Bölümler arasında dolaştığınızda gözünüze çarpan en çarpıcı an, Patricia’nın hamilelik sırasında da Julia’nın down sendromlu olduğunu öğrendiği ilk anda da sakinliğini koruması ve hatta saf mutluluğu… Fabien, eşinin soğukkanlılığını resmederken, bir anne bundan daha doğal şekilde tasvir edilemezdi. Bir annenin toplumun ön yargılarını yok eden, kalıplarını ve endişelerini düşünmeden küçük kızını kucağına aldığında duyduğu mutluluk… Fabien ise kendi endişelerine boğulmuş, anlayamadığı bu yoğunlaşmayı bir köşeden izliyor.
Küçük kızları Louise de küçük kardeşi Julia’nın durumuna bakmadan önyargısız bir mutlulukla karşılıyor durumu. Okur Fabien’in düz, duygusuz bir karakter olduğunu düşünmesin. Dediğimiz gibi çağın idealize ettiği tabloyu ve değer yargılarını tartışmaya açsın. Fabien’in içine düştüğü ikilem üzerine düşünürken önce, Ortadoğulu bir annenin down sendromlu oğlu için “Allahın bir lütfu” dediği kültürel yaklaşımla, Fabien’in etno-kültürel farklılığını karşı karşıya getirsin.
Kalıplaşmış fikirlerin ötesinde gerçeklik algımızı, hayat kaygılarımızı biçimleyen sosyal medyanın, down sendromlulara yönelik çıkan önyargıların, mitlerin ve kalıpların sevgi karşısında teker teker çökmeye, çürümeye başladığını göreceksiniz. Tam o anda, “Beklediğim tam da sendin” sözcüğünü de…

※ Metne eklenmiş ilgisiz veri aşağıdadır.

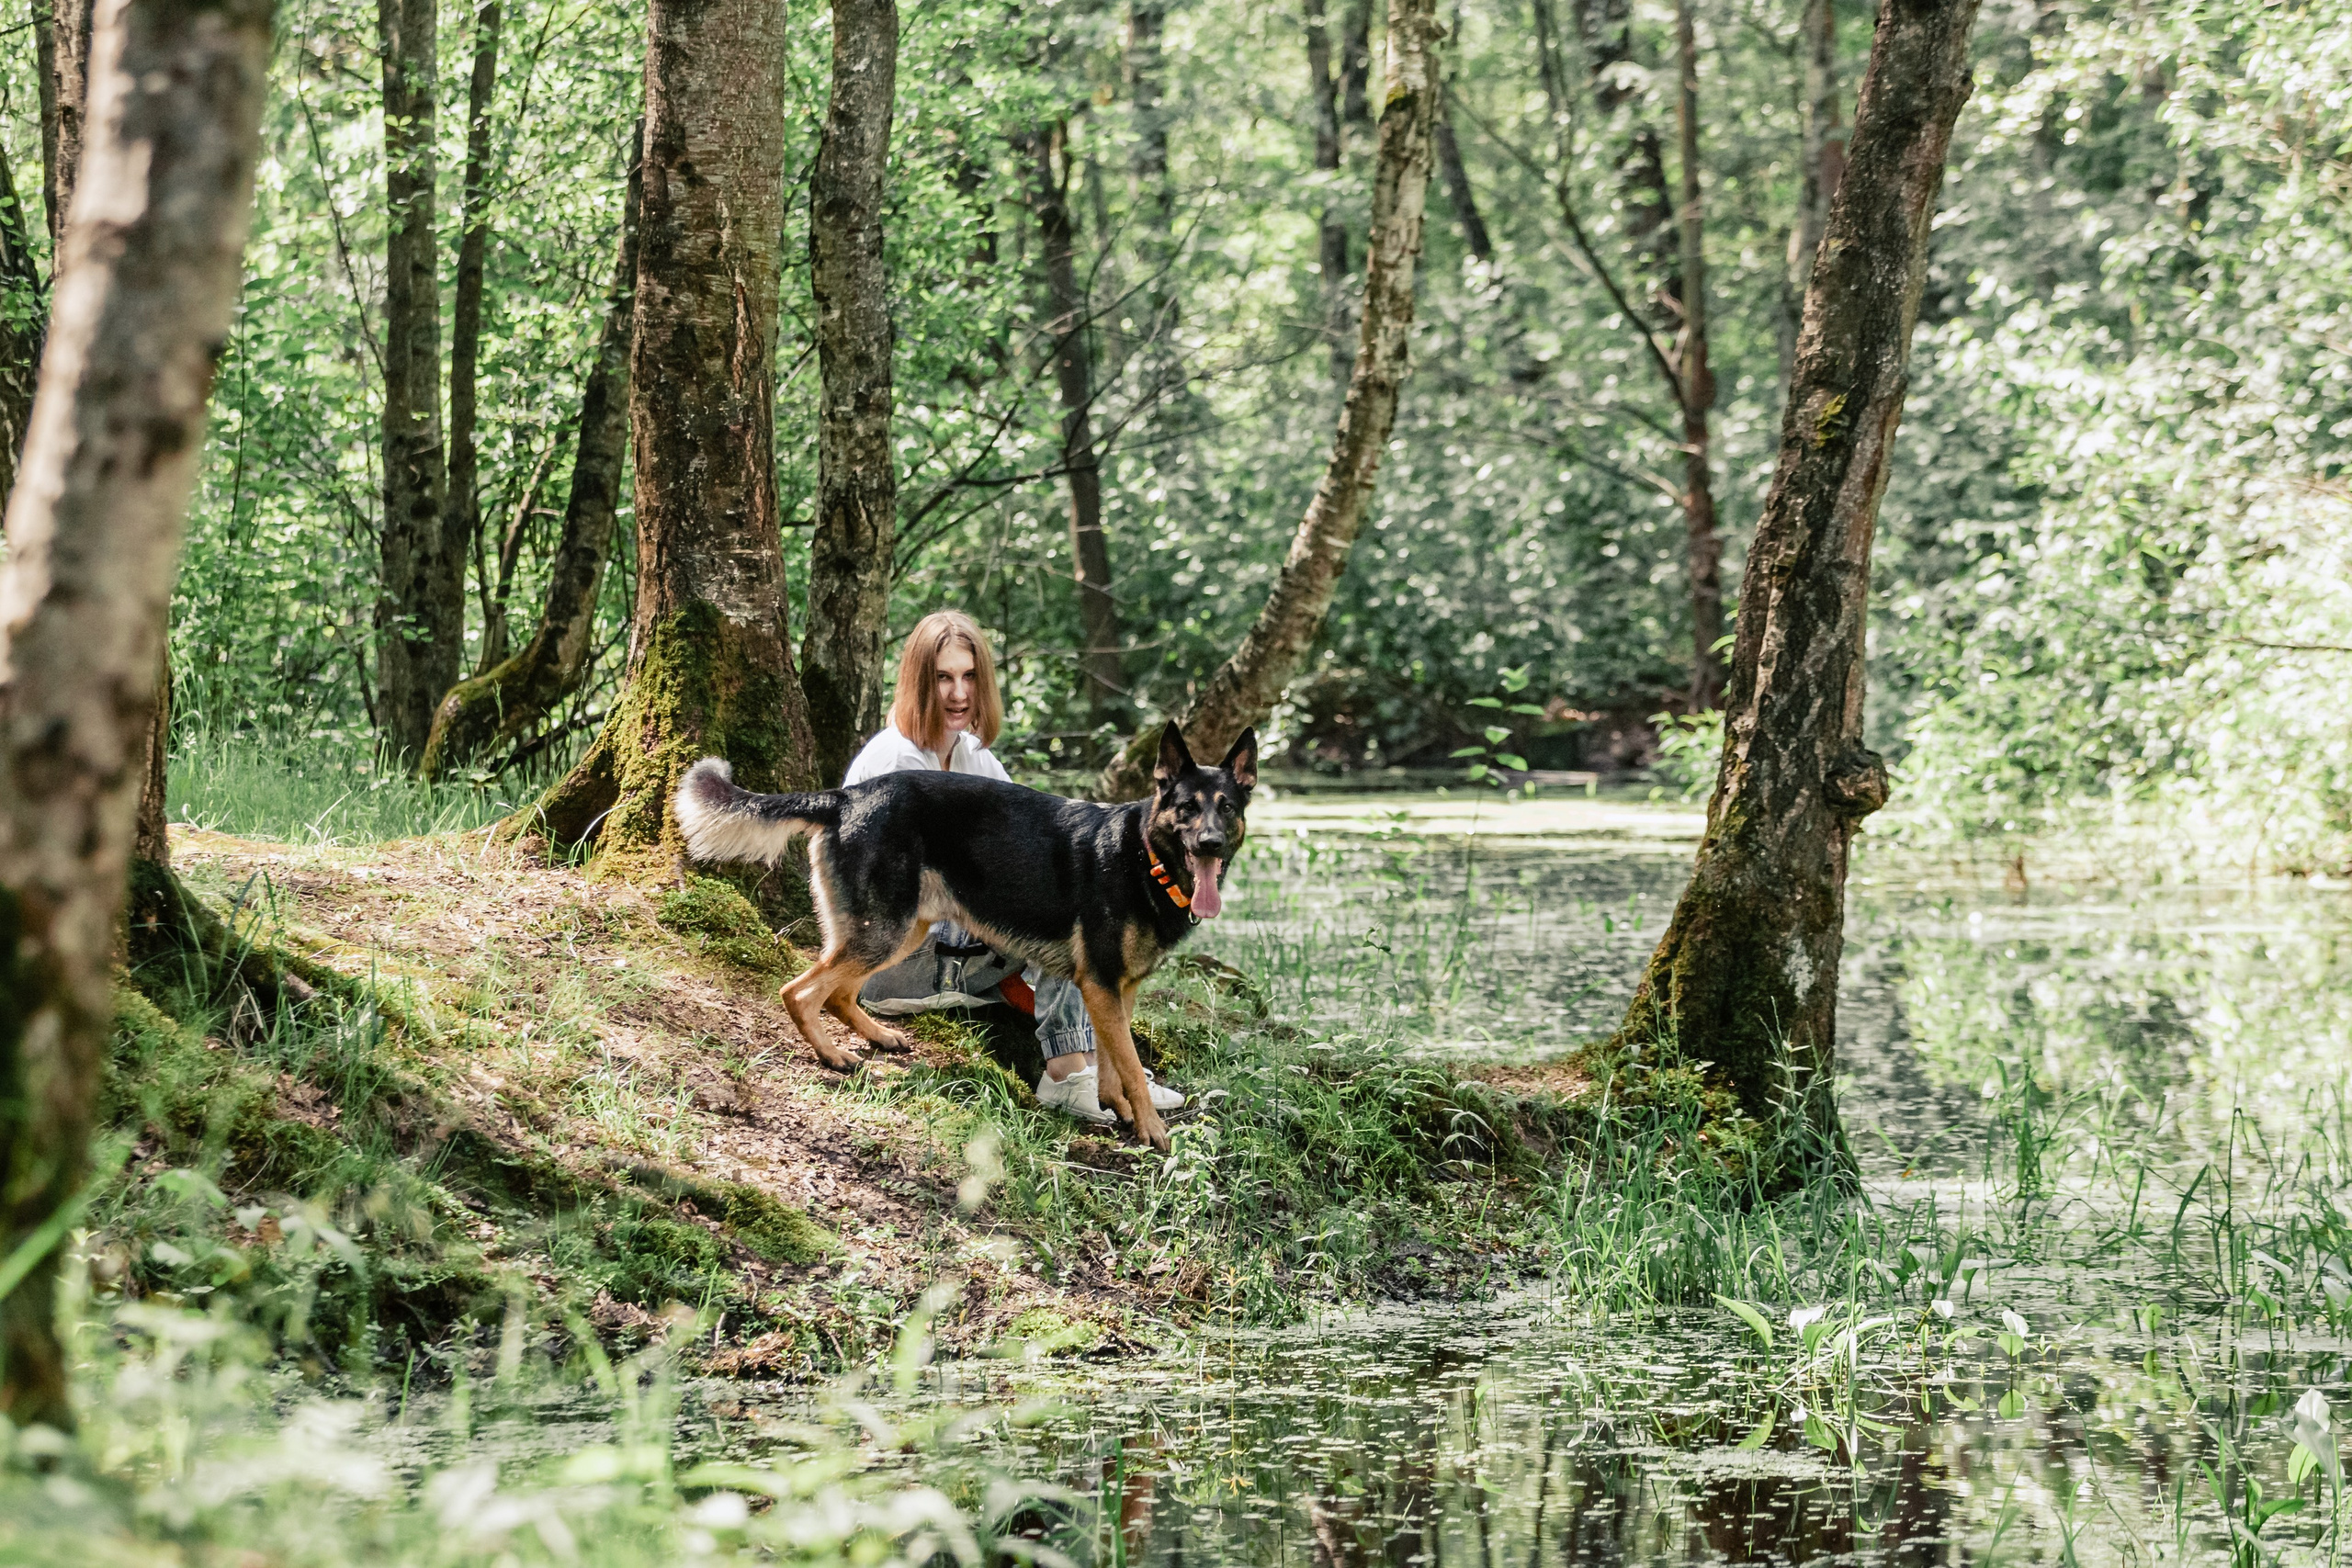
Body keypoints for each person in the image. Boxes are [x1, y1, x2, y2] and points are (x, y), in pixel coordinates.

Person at [842, 609, 1184, 1127]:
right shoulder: (895, 765)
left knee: (1080, 900)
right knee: (1075, 921)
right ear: (918, 682)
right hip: (899, 966)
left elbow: (1035, 843)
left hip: (958, 947)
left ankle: (1101, 1070)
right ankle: (1071, 1072)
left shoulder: (974, 757)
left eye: (969, 677)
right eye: (943, 678)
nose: (959, 693)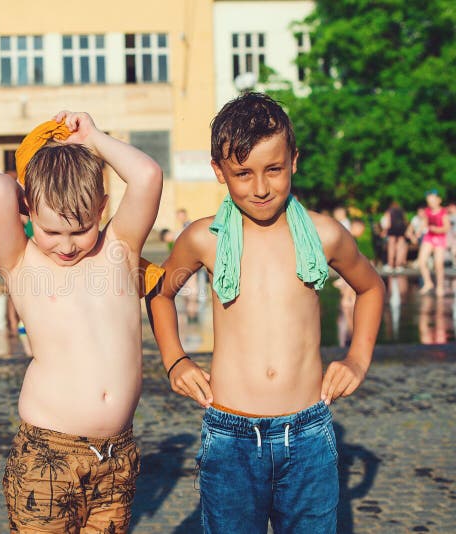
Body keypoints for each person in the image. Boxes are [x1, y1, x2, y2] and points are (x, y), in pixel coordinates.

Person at [148, 93, 385, 533]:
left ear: (294, 161)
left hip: (309, 432)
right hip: (230, 435)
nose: (260, 188)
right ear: (219, 172)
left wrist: (357, 358)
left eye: (273, 170)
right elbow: (159, 295)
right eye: (243, 174)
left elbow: (371, 287)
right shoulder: (204, 239)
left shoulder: (324, 234)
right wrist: (174, 359)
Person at [0, 110, 162, 533]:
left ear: (101, 209)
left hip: (116, 457)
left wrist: (94, 138)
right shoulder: (22, 262)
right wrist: (45, 151)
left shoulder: (119, 249)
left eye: (79, 230)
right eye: (51, 230)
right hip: (47, 452)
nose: (65, 245)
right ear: (27, 210)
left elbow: (148, 176)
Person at [418, 189, 450, 296]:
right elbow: (425, 223)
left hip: (440, 237)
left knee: (438, 264)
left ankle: (440, 286)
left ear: (438, 200)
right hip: (429, 237)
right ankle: (428, 282)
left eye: (432, 200)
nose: (430, 203)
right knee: (422, 261)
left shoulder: (443, 212)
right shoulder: (427, 211)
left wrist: (437, 229)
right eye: (429, 201)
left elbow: (447, 227)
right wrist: (418, 231)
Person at [380, 201, 408, 272]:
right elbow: (405, 221)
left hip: (392, 230)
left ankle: (390, 265)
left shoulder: (389, 211)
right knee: (400, 247)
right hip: (401, 229)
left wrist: (384, 231)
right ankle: (399, 265)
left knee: (391, 247)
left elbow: (388, 223)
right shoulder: (402, 211)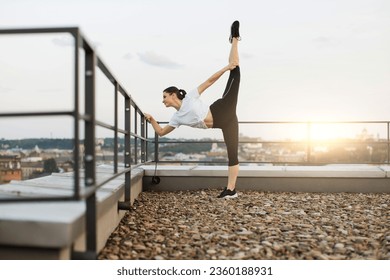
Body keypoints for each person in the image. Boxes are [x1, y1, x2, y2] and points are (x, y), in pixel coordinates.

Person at [144, 21, 241, 199]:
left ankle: (235, 38)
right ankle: (231, 190)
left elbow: (209, 81)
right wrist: (151, 119)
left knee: (235, 68)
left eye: (164, 96)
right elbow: (161, 132)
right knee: (232, 154)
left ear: (173, 95)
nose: (163, 101)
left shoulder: (189, 97)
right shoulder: (176, 118)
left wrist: (225, 68)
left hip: (223, 107)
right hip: (225, 123)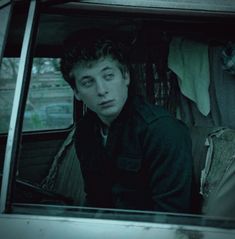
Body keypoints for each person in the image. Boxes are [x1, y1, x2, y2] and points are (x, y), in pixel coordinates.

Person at [60, 29, 194, 213]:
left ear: (126, 77)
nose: (101, 90)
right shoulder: (85, 131)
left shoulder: (162, 130)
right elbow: (95, 199)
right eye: (87, 82)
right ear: (76, 92)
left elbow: (170, 216)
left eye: (108, 76)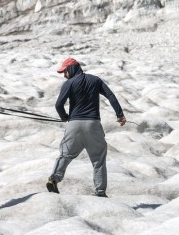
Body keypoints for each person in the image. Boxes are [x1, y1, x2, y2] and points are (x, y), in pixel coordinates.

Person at [47, 57, 126, 197]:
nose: (64, 75)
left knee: (65, 154)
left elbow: (59, 105)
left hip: (74, 125)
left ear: (70, 69)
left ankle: (54, 178)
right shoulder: (95, 80)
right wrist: (119, 114)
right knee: (98, 160)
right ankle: (100, 192)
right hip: (93, 124)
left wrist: (64, 117)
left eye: (64, 71)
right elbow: (110, 96)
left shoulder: (69, 83)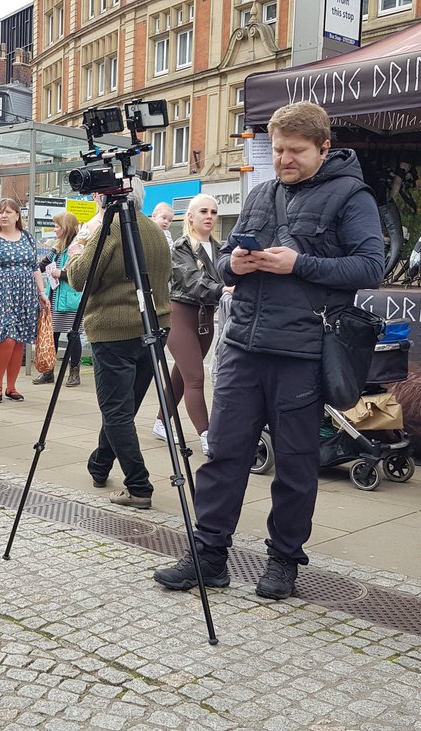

‘Sizler yaysınız, çocuklarınız sizden ilerilere atılmış oklar’
Fabien Toulmé, kültürel ve toplumsal eylemleri göz önünde bulunduran bir sanatçı. Hayatın gerçekleri, aile kavramı, macera, eğlence tutkusu ve sevginin değişik yansımalarının yanı sıra mültecilik gibi toplumsal olguları da onun çalışmalarında görmeniz mümkün.
Beklediğim Sen Değildin’den önce yayımladığı Deux vies de Baudouin’de güçlü aile bağları ve kişisel başarı teması üzerinden dramatik bir hikayeyi okuyucusuna sunmuştu. Son olarak sanatçı, Suriye’den Türkiye’ye, Türkiye’den Yunanistan’a ailesini geride bırakarak göç eden Hakim’in gerçek hikâyesini konu alan, L’Odyssée d’Hakim ile acılar karşısında duyarsızlaşan dünyaya, insan olmanın ne olduğuna dair güçlü ve dokunaklı anlatıyla seslendi. Görüldüğü gibi Toulmé için anahtar kavram aile… ‘Beklediğim Sen Değildin’in ilk sayfasında, her çocuğun mucizevi olduğunu hatırlatmak için Halil Cibran’ın şu dizelerine yer veriyor:
Çocuklarınız sizin çocuklarınız değil,/ Onlar kendi yolunu izleyen Hayat’ın oğulları ve kızları./ Sizin aracılığınızla geldiler ama sizden gelmediler/ Ve sizinle birlikte olsalar da sizin değiller./ Onlara sevginizi verebilirsiniz, düşüncelerinizi değil…/ Zira kendi düşünceleri var onların./ (…) Sizler yaysınız, çocuklarınız ise sizden çok ilerilere atılmış oklar./ Okçu, sonsuzluk yolundaki hedefi görür/ ve okları tez gitsin, ırak gitsin diye gerer sizi var gücüyle./ Okçunun elinde gerilmek mutluluk versin size;/ çünkü o sağlam yayı da sever uçan oku sevdiği kadar.
Bu yazı 01.02.2020 tarihinde İyi Kitap’ın 121. sayısında yayımlanmıştır.